The Riches of the Roman Martyrology

We recently spoke here recently of the importance of the Divine Office and I wish to now turn your attention to the Roman Martyology.

The martyrology is filled with all sorts of nuggets of information for your edification and is certainly worthy of your attention.  One of the great blessings of daily reading from the Martyrlogium is gaining contact with the early martyrs and early Christian history generally, particularly in relation to the Roman Church and Empire; saints who perhaps do not enter into our day to day vocabulary but for a few popular exceptions. Yet, surely are they worthy of your attention.

There is such a historical richness that the Martyrology can provide and it augments the accounts of Roman historians such as the estimable Tacitus who, in The Annals, speaks, for example, of the persecution and martyrdom of some of the Christians in the time of the Emperor Nero:
Consequently, to get rid of the report, Nero fastened the guilt and inflicted the most exquisite tortures on a class hated for their abominations, called Christians by the populace. Christus, from whom the name had its origin, suffered the extreme penalty during the reign of Tiberius at the hands of one of our procurators, Pontius Pilatus, and a most mischievous superstition, thus checked for the moment, again broke out not only in Judaea, the first source of the evil, but even in Rome, where all things hideous and shameful from every part of the world find their centre and become popular. Accordingly, an arrest was first made of all who pleaded guilty; then, upon their information, an immense multitude was convicted, not so much of the crime of firing the city, as of hatred against mankind. Mockery of every sort was added to their deaths. Covered with the skins of beasts, they were torn by dogs and perished, or were nailed to crosses, or were doomed to the flames and burnt, to serve as a nightly illumination, when daylight had expired.

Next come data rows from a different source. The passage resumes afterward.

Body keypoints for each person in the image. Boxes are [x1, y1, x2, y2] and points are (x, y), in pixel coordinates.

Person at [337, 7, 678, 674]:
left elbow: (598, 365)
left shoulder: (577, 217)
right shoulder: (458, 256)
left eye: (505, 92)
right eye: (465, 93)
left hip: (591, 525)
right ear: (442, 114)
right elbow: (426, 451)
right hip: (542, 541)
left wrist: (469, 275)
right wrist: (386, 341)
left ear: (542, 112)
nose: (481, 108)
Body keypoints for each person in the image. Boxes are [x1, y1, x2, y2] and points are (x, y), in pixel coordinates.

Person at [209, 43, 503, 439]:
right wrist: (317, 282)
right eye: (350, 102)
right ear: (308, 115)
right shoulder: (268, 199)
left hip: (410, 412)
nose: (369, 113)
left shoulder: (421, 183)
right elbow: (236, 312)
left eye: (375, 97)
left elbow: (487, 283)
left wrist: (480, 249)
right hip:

Nero offered his gardens for the spectacle, and was exhibiting a show in the circus, while he mingled with the people in the dress of a charioteer or stood aloft on a car. Hence, even for criminals who deserved extreme and exemplary punishment, there arose a feeling of compassion; for it was not, as it seemed, for the public good, but to glut one man's cruelty, that they were being destroyed.

Annals, 15.44
The Torches of Nero, by Henryk Siemiradzki
The martyrology helps to bring these same events to life, but through the voice of the Church herself and, what's more, brings to mind the early sojourn of the Church as it struggled to establish itself.

It strikes me that in our day we should strive to be more conscientious of the sacrifice made by the early martyrs. What better way than by reading each day the brief and commemorative accounts carried in the Martyrology, to at least bring them, however briefly, to our daily recollection?